15 Ağustos 2011 Pazartesi

Bachmann Repeating Hillary's Mistakes

Bachmann Repeating Hillary's Mistakes?

While Iowa City waits for Rick Perry's Hamburg Inn appearance this afternoon, Politico offers a must-read on the face-off between the Platypus and Michele Bachmann yesterday in Waterloo, saying Perry emerged as a clear winner:
Perry arrived early, as did former Pennsylvania Sen. Rick Santorum. The Texas governor let a media throng grow and dissolve before working his way across the room to sit at table after table, shake hand after hand, pose for photographs and listen politely to a windy Abraham Lincoln impersonator, paying respect to a state that expects candidates, no matter their fame, to be accessible.

But Bachmann campaigned like a celebrity. And the event highlighted the brittle, presidential-style cocoon that has become her campaign’s signature: a routine of late entries, unexplained absences, quick exits, sharp-elbowed handlers with matching lapel pins, and pre-selected questioners.
I wasn't there yesterday, but it's eerily familiar:
The Clinton campaign, in contrast, ran a cautious general election campaign in the ultimate retail environment. But like a singer with perfect pitch who misses the meaning of the song, Clinton kept errors to a minimum but failed to capture the spontaneous spirit of the caucuses. She started out doing one on one meetings with undecided local activists, but as her national lead held, Clinton moved toward a "general election strategy," as she said at a debate. By the time Obama was catching up in the fall, it was too late to go back and adapt.

No one incident captures this perfectly, but little detail after little detail paints the picture.

A staffer subtly steering me away from a friend of many years, directing her to the public seats and me to the roped off press area. Offering the press free pizza after the speech, rather than what we really wanted: time to ask the candidate a question.
The analogy isn't perfect, of course. Clinton was supremely qualified for the big job, and has served with distinction as secretary of state. But the same tone-deafness to the caucuses, right down to the planted questions, is there.

Yes, we Iowans are spoiled. But if you are going to make a serious caucus run, you can't just show up and give the speech. You have to shake every hand, pose for every picture, and allow every question, even when the questioner is obviously a looney tune. (You have to have a staffer who can gently lead you away from such people.) You have to have a rebuttal ready for the disruptive protester. (And this is bipartisan, as some groups don't distinguish between a hostile Republican and an imperfect Democrat. I saw Bob Kerrey get chased out of the state back in 1991 by pointed questions from the left.)

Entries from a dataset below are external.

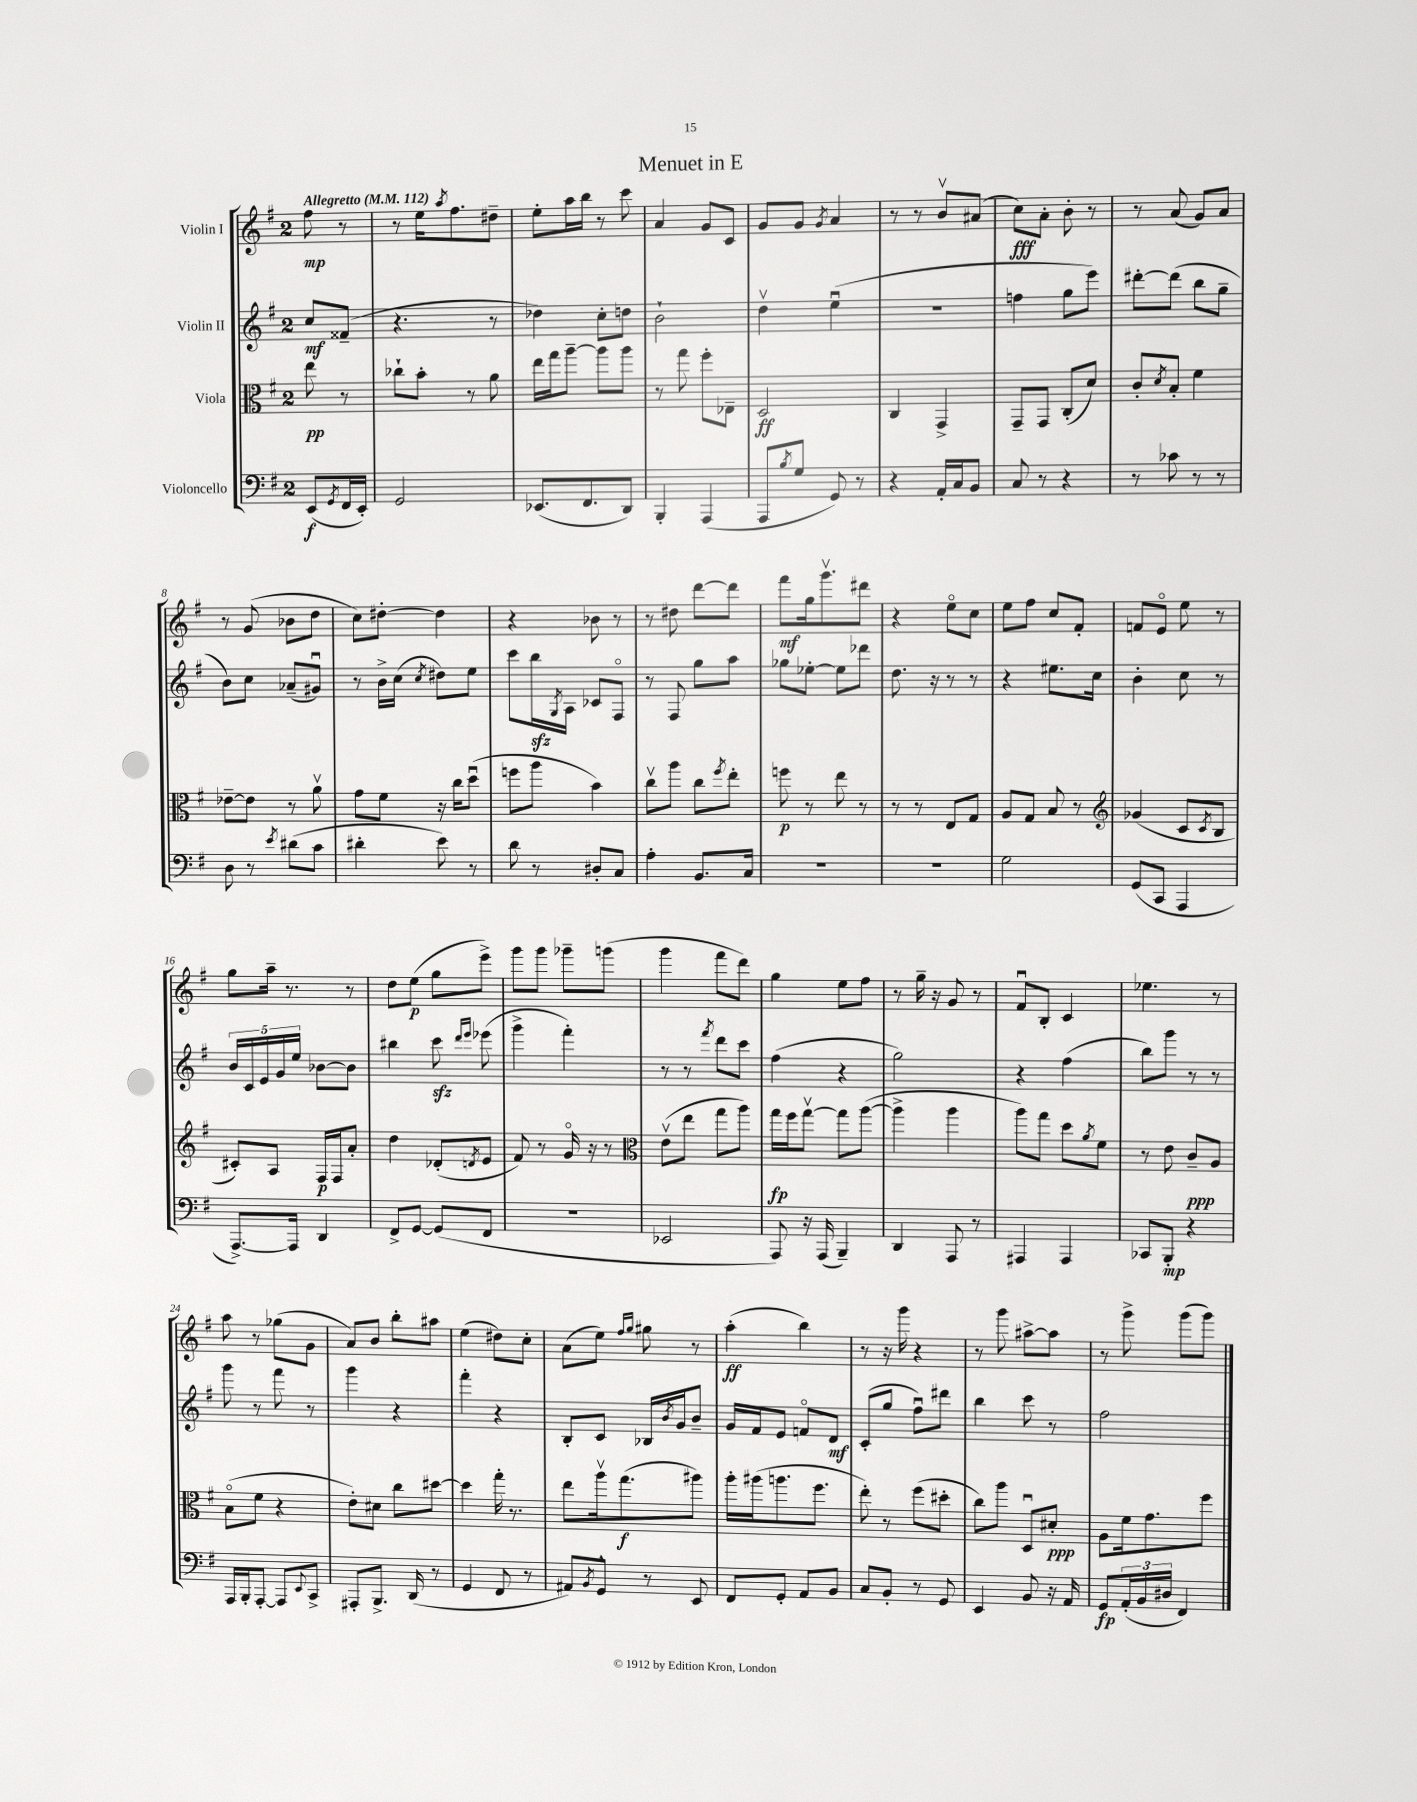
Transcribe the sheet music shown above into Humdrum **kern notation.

**kern	**kern	**kern	**kern
*staff4	*staff3	*staff2	*staff1
*clefF4	*clefC3	*clefG2	*clefG2
*k[f#]	*k[f#]	*k[f#]	*k[f#]
*M2/4	*M2/4	*M2/4	*M2/4
*MM112	*MM112	*MM112	*MM112
(8EE	8ee	8cc	8ff#
8qGG	.	.	.
16FF#	8r	(8f##~	8r
16EE')	.	.	.
=	=	=	=
2GG	8cc-`	4.r	8r
.	8b'	.	16ee
.	.	.	8qaa
.	.	.	8.ff#
.	8r	.	.
.	8a	8r	8dd#~
=	=	=	=
(8.EE-	16ee	4dd-)	8ee'
.	16gg	.	.
.	[8aa~	.	16aa
8.FF#	.	.	16bb
.	8aa]	8cc'	8r
8DD)	8aa	8dd	8ccc
=	=	=	=
4BBB'	8r	2b`	4a
.	8gg	.	.
(4AAA	8ff#'	.	8g
.	8E-~	.	8c
=	=	=	=
8AAA	2D	4ddv	8g
8qB	.	.	.
8G	.	.	8g
.	.	.	8qg
8GG)	.	(4eeu	4a
8r	.	.	.
=	=	=	=
4r	4C	2r	8r
.	.	.	8r
16AA'	4GG^	.	8bv
16C	.	.	.
8BB	.	.	(8a#
=	=	=	=
8C	8GG~	4ff	8cc)
8r	8GG	.	8a'
4r	(8C'	8gg	8b'
.	8d)	8eee)	8r
=	=	=	=
8r	8c'	[8ddd#'	8r
.	8qd	.	.
8c-	8B'	(8ddd#]	(8a
8r	4f#	8bb	8g)
8r	.	8gg~	8a
=	=	=	=
8D	[8e-~	8b)	8r
8r	8e-]	8cc	(8g
8qe	.	.	.
(8d#	8r	(8a-~	8b-
8c	8av	8g#u)	8dd
=	=	=	=
4d#'	8g	8r	8cc)
.	8f#	16b^	[8dd#'
.	.	(16cc	.
.	.	8qcc	.
8e)	16r	8dd#)	4dd#]
.	16cc	.	.
8r	(8ddu	8ee	.
=	=	=	=
8d	8ff	8ccc	4r
8r	8aa	16bb	.
.	.	8qG	.
.	.	16A	.
8D#'	4b)	8c-	8b-
8C	.	8F#o	8r
=	=	=	=
4A'	8ccv	8r	8r
.	8aa	8F#	8dd#
8.BB	8cc	8gg	[8ddd
.	8qff#	.	.
.	8ee'	8aa	8ddd]
16C	.	.	.
=	=	=	=
2r	8ff	8gg-	8fff#
.	8r	[8ee-'	16gg
.	.	.	8.gggv
.	8ee	8ee-]	.
.	8r	8ddd-	8ddd#
=	=	=	=
2r	8r	8.dd	4r
.	8r	.	.
.	.	16r	.
.	8E	8r	8eeo
.	8G	8r	8cc
=	=	=	=
2G	8A	4r	8ee
.	8G	.	8ff#
.	8B	8.ee#	8cc
.	8r	.	8f#'
.	.	16cc	.
=	=	=	=
*	*clefG2	*	*
(8GG	(4g-	4b'	8f
8CC	.	.	8eo
4AAA	8c	8cc	8ee
.	8qc	.	.
.	8B	8r	8r
=	=	=	=
[8.AAA^)	8c#')	20b	8gg
.	.	20c	.
.	.	20e	.
.	8A	.	16aa~
.	.	20g	.
16AAA]	.	.	8.r
.	.	20ee	.
4DD	16F#	[8b-	.
.	16F#	.	.
.	8a'	8b-]	8r
=	=	=	=
8FF#^	4dd	4bb#	8dd
[8GG	.	.	(8ee
(8GG]	(8d-'	8ccc	8gg
.	.	16qqddd	.
.	8qd	16qqeee	.
8FF#	8e	(8eee-	8eee^)
=	=	=	=
2r	8f#)	4ggg^	8ggg
.	8r	.	8ggg
.	16go	4fff#')	8ggg-~
.	16r	.	.
.	8r	.	(8ggg
=	=	=	=
*	*clefC3	*	*
2EE-	(8ev	8r	4ggg
.	8ee	8r	.
.	.	8qfff#	.
.	8gg	8ddd	8fff#
.	8aa)	8ccc	8ddd)
=	=	=	=
8AAA)	16gg	(4ff#	4gg
.	16ff#	.	.
16r	[8ggv	.	.
(16AAA	.	.	.
4BBB~)	8gg]	4r	8ee
.	([8aa	.	8ff#
=	=	=	=
4DD	4aa^]	2gg)	8r
.	.	.	16gg~
.	.	.	16r
8AAA	4aa	.	8g
8r	.	.	8r
=	=	=	=
4AAA#	8aa)	4r	8f#u
.	8gg	.	8B'
4AAA#	8dd	(4ff#	4c
.	8qa	.	.
.	8f#	.	.
=	=	=	=
8CC-	8r	8bb)	4.ee-
8BBB'	8e	8ggg	.
4r	8c~	8r	.
.	8A	8r	8r
=	=	=	=
16AAA	(8Bo	8ggg	8aa
16BBB'	.	.	.
[8AAA'	8f#	8r	8r
8AAA]	4r	8fff#	(8gg-
8qqEE	.	.	.
8CC^	.	8r	8g
=	=	=	=
8AAA#'	8e')	4ggg	8a)
8.BBB^	8d#	.	8b
.	8cc	4r	8bb'
(16DD	.	.	.
8r	[8dd#	.	8aa#
=	=	=	=
4GG	4dd#]	4fff#'	(4ee
8FF#	16gg'	4r	8dd#)
.	8.r	.	.
8r	.	.	8cc'
=	=	=	=
8AA#)	8ee	8B'	(8a
8qBB	.	.	.
8GG^^	16aav	8c	8ee)
.	(8.gg	.	.
.	.	.	16qqff#
.	.	.	16qqgg
8r	.	16B-	8gg#
.	.	8qb	.
.	.	16g	.
8EE	8aa#)	8b~	8r
=	=	=	=
8FF#	16aa'	16g	(4aa'
.	(16aa#	16f#	.
8GG'	8.aa	8e	.
8AA	.	8fo	4bb)
.	8.ff#	.	.
8BB	.	8d	.
=	=	=	=
8C	8ee')	(8c'	8r
8BB'	8r	8gg	16r
.	.	.	16ggg
8r	(8ff#	8ff#u)	4r
8GG	8dd#'	8ddd#	.
=	=	=	=
4EE	8cc)	4bb	8r
.	8aa	.	8ggg
8BB	8Du	8ccc	[8aa#^
16r	8d#'	8r	8aa#]
16AA	.	.	.
=	=	=	=
8GG	8A	2ff#	8r
(24AA'	16f#	.	8ggg^
24BB	.	.	.
.	8.g	.	.
24D#	.	.	.
4FF#)	.	.	(8ggg
.	8ff#	.	8ggg)
==	==	==	==
*-	*-	*-	*-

And you have to keep doing it, event after event. Bachmann has the skill set, I've seen it. But she can't abandon the one on one stuff just because she won one straw poll and switch into what Hillary Clinton called "general election mode." She has to shake the same hands a third and fourth time and fifth. Caucus-goers see it as a birthright. The old joke is that a national reporter asks a caucus veteran if they're voting for so and so and the Iowan replies: "I don't know. I've only met him three times." The punchline is: this isn't a joke.

Whether or not he knows it, Rick Perry is taking a big risk coming to the People's Republic on Day Three of his campaign. But we'll see how he handles it. As for Bachmann, it's not too late for her to adapt... but she'll need to.